Salvini ha infatti ridato fiato alla polemica anti vax bypassando disinvoltamente il Ministro della Salute Giulia Grillo che solo il 18 giugno scorso aveva ribadito di essere assolutamente a favore dei vaccini, ponendo piuttosto il problema se, superata l’emergenza del calo delle coperture vaccinali, fosse etico richiamarsi a norme sanzionatorie come il divieto di iscrizione scolastica.

E’ pacifico che i vaccini (e gli antibiotici) hanno allungato la vita media. La polemica è frutto di un equivoco: non è il vaccino MPR (morbillo-parotite-rosolia) a causare autismo. Gioca un ruolo chiave la sovrapposizione cronologica fra l’età di somministrazione del vaccino e l’età di comparsa (all’incirca 15 mesi) dei sintomi autistici apprezzabili dai genitori: l’assenza del pointing dell’indice, la selettività alimentare, il vedere senza guardare mirando comunque al “dito e non alla luna”, il sonno iperdisturbato, l’anaffettività (del resto solo apparente), eccetera.

Ormai è noto che l’autismo è un deficit del neurosviluppo indipendente dalle vaccinazioni.

Il medico inglese Andrew Wakefield, che aveva diffuso la bufala del legame vaccini/autismo al fine di propagandare proprie formulazioni vaccinali alternative, è stato radiato dall’ordine dei medici britannico nel 2010.

Il vero problema è stato, in Italia, la diminuzione eclatante dei livelli di protezione vaccinale legata alla disinformazione e alla diseducazione collettiva indotta anche dai media.

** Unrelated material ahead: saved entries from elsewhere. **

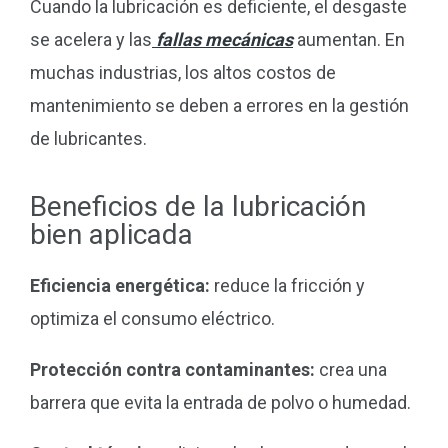
Cuando la lubricación es deficiente, el desgaste
se acelera y las
fallas mecánicas
aumentan. En
muchas industrias, los altos costos de
mantenimiento se deben a errores en la gestión
de lubricantes.
Beneficios de la lubricación
bien aplicada
Eficiencia energética:
reduce la fricción y
optimiza el consumo eléctrico.
Protección contra contaminantes:
crea una
barrera que evita la entrada de polvo o humedad.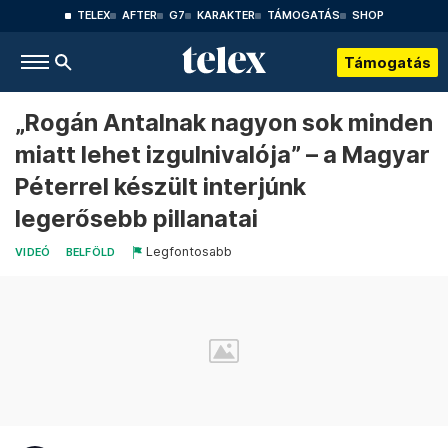
TELEX
AFTER
G7
KARAKTER
TÁMOGATÁS
SHOP
Támogatás
„Rogán Antalnak nagyon sok minden
miatt lehet izgulnivalója” – a Magyar
Péterrel készült interjúnk
legerősebb pillanatai
Legfontosabb
VIDEÓ
BELFÖLD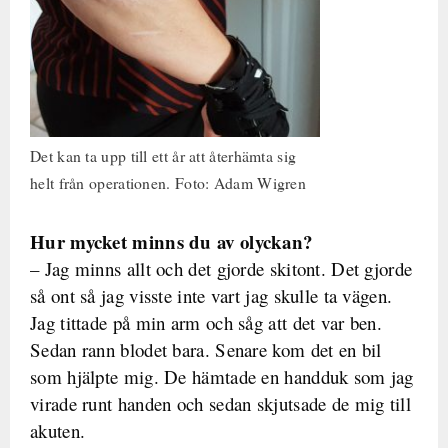
Det kan ta upp till ett år att återhämta sig
helt från operationen. Foto: Adam Wigren
Hur mycket minns du av olyckan?
– Jag minns allt och det gjorde skitont. Det gjorde
så ont så jag visste inte vart jag skulle ta vägen.
Jag tittade på min arm och såg att det var ben.
Sedan rann blodet bara. Senare kom det en bil
som hjälpte mig. De hämtade en handduk som jag
virade runt handen och sedan skjutsade de mig till
akuten.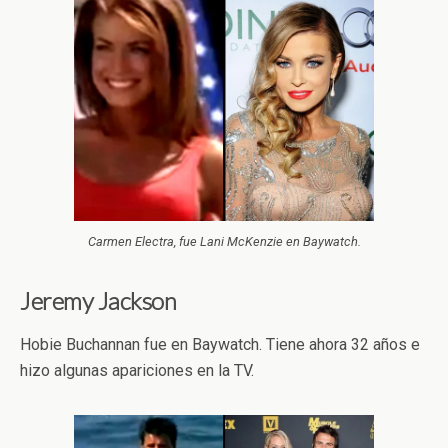
Carmen Electra, fue Lani McKenzie en Baywatch.
Jeremy Jackson
Hobie Buchannan fue en Baywatch. Tiene ahora 32 años e
hizo algunas apariciones en la TV.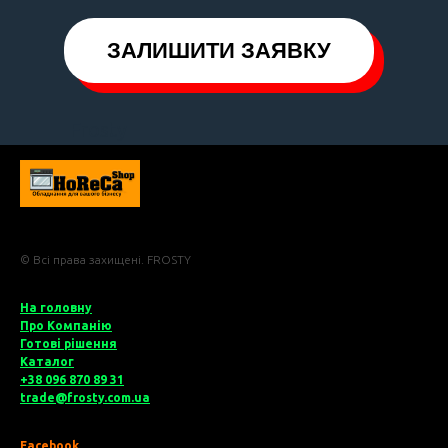
ЗАЛИШИТИ ЗАЯВКУ
Frosty
© Всі права захищені. FROSTY
На головну
Про Компані
ю
Готові рішення
Катало
г
+38 096 870 89 31
trade@frosty.com.ua
Facebook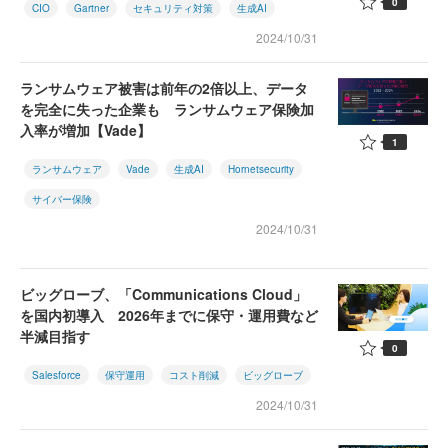
0
CIO
Gartner
セキュリティ対策
生成AI
2024/10/31
ランサムウェア被害は前年の2倍以上、データ
を完全に失った企業も ランサムウェア保険加
入率が増加【Vade】
1
ランサムウェア
Vade
生成AI
Hornetsecurity
サイバー保険
2024/10/31
ビッグローブ、「Communications Cloud」
を国内初導入 2026年までに保守・運用費など
半減目指す
0
Salesforce
保守運用
コスト削減
ビッグローブ
2024/10/31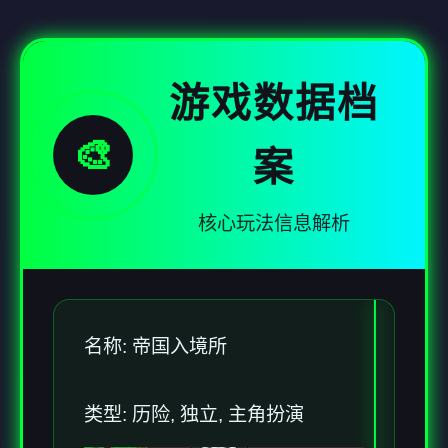
游戏数据档
🎨
案
核心玩法信息解析
名称: 帝国入境所
类型: 历险, 独立, 主角扮演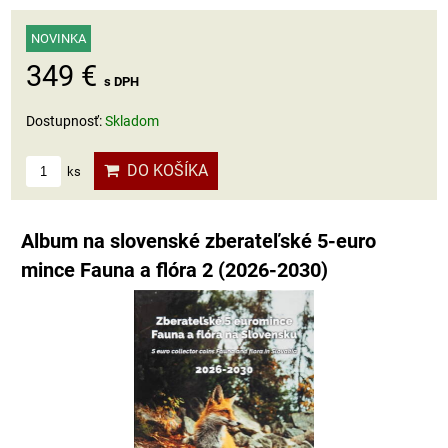
NOVINKA
349 €
s DPH
Dostupnosť:
Skladom
DO KOŠÍKA
ks
Album na slovenské zberateľské 5-euro
mince Fauna a flóra 2 (2026-2030)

L’allora ministra Lorenzin affrontò il problema con energia, creando un argine alla deriva anti-vaccinale, attivando la medicina e la pediatria territoriale per individuare i bimbi non vaccinati e fornire una fondamentale attività di counseling ai genitori.

“Si ha paura di ciò che non si conosce”, affermava Marie Curie, e questo va ribadito con fermezza soprattutto in una città a basso livello medio di istruzione come Napoli, nella quale (a Forcella per la precisione) nel 1982 si sono verificati gli ultimi due casi di poliomielite registrati in Italia.

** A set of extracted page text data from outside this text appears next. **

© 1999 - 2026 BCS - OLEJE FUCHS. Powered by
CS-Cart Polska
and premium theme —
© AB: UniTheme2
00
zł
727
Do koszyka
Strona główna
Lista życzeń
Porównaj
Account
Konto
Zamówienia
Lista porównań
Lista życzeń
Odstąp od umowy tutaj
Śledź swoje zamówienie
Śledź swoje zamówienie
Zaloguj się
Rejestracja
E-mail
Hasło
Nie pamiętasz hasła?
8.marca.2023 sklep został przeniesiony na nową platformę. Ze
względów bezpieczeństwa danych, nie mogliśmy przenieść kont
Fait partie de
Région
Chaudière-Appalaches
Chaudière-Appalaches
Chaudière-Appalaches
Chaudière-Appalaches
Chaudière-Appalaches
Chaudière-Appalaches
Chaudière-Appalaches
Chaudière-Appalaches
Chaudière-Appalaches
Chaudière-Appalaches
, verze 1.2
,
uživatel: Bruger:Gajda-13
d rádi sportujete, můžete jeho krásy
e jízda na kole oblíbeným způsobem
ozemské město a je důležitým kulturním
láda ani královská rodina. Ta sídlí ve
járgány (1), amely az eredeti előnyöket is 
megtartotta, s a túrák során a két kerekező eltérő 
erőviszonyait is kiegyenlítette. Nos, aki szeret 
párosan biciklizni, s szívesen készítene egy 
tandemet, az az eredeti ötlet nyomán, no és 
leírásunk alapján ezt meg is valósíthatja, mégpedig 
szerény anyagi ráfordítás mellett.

I risultati sono stati ottenuti, è innegabile, ma è giusto che una situazione emergenziale diventi ordinarietà con il rischio che la coscienza sanitaria, e civile, della popolazione finisca per sciogliersi nell’obbligo, irritante ma rassicurante perché salta a pié pari la consapevolezza? Questo è il problema che solleva il ministro Grillo, osservando che 15 paesi europei non contemplano obbligo vaccinale alcuno, fra i quali il Regno Unito, al cui NHS si ispira il nostro SSN.

Corollario di questa posizione è il dubbio che sottoporre i nati dal 2017 in poi a 10 vaccini obbligatori richiami alla mente le lucrose attività delle Big Pharma relativamente ai farmaci per l’AIDS e per l’epatite C. Anche i vaccini hanno infatti un costo e se non è elevato quello del singolo pezzo, si innesca comunque un processo economico di scala molto remunerativo.

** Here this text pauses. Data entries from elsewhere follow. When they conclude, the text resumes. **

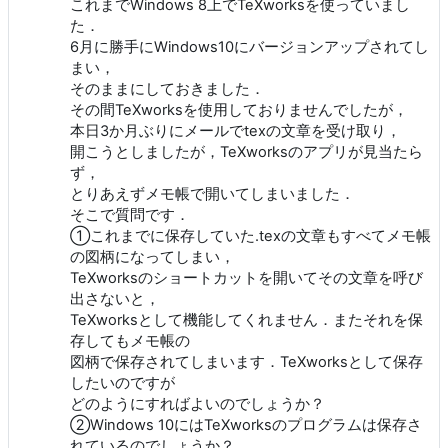
これまでWindows 8上でTeXworksを使っていまし
た．
6月に勝手にWindows10にバージョンアップされてし
まい，
そのままにしておきました．
その間TeXworksを使用しておりませんでしたが，
本日3か月ぶりにメールでtexの文章を受け取り，
開こうとしましたが，TeXworksのアプリが見当たら
ず，
とりあえずメモ帳で開いてしまいました．
そこで質問です．
①これまでに保存していた.texの文章もすべてメモ帳
の図柄になってしまい，
TeXworksのショートカットを開いてその文章を呼び
出さないと，
TeXworksとして機能してくれません．またそれを保
存してもメモ帳の
図柄で保存されてしまいます．TeXworksとして保存
したいのですが
どのようにすればよいのでしょうか？
②Windows 10にはTeXworksのプログラムは保存さ
れているのでしょうか？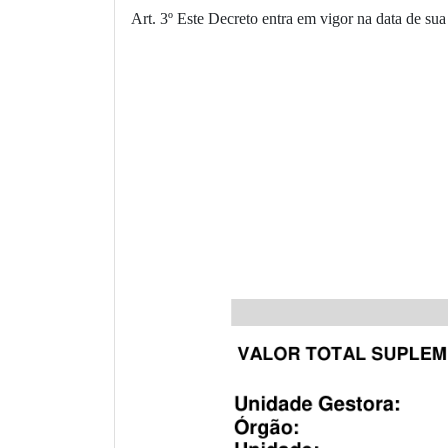
Art. 3º Este Decreto entra em vigor na data de sua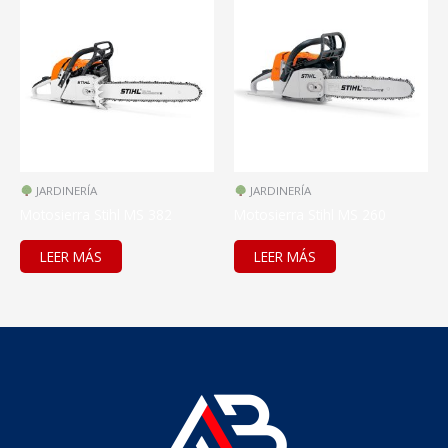
JARDINERÍA
JARDINERÍA
Motosierra Stihl MS 382
Motosierra Stihl MS 260
LEER MÁS
LEER MÁS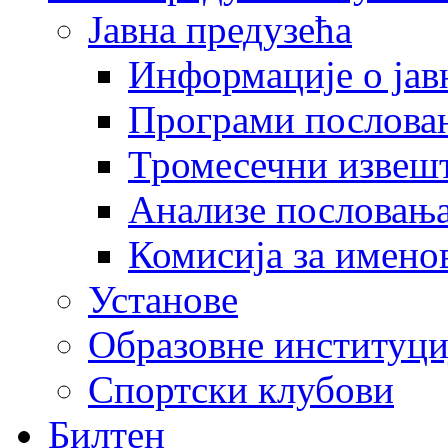
Јавна предузећа
Информације о јав
Програми послова
Тромесечни извеш
Анализе пословањ
Комисија за имено
Установе
Образовне институци
Спортски клубови
Билтен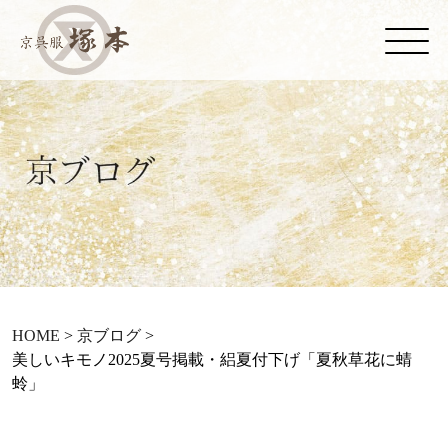
HOME
>
京ブログ
>
美しいキモノ2025夏号掲載・絽夏付下げ「夏秋草花に蜻
蛉」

Sostenere di essere favorevole ai vaccini ma non all’obbligo è sensibilmente differente dal dire che 10 vaccini obbligatori sono inutili e in parecchi casi pericolosi, se non dannosi. Questa posizione, palesemente antiscientifica, è anche pericolosa, perché aizza la popolazione contro la Sanità’ Pubblica e quindi, per traslato, contro lo Stato.

“Questi vaccini vengono usati con identici tempi e identici modi in tutto il mondo” (Roberto Burioni, immunologo del San Raffaele di Milano, 22.06.18).

I vaccini restano un’arma fondamentale per la prevenzione in medicina delle malattie infettive e delle loro complicanze soprattutto oggi, in tempi di spostamenti di grandi masse, a tutela degli individui stanziali e degli stessi migranti. L’atto vaccinale va sentito come un dovere nei riguardi dei propri figli e dei figli altrui, fuori da ogni sgradevole (anche se talvolta necessaria) coercizione.

Un occhio aperto, anzi due, va comunque tenuto rispetto agli interessi delle grandi case farmaceutiche sul bene che ognuno di noi ha più caro: la salute.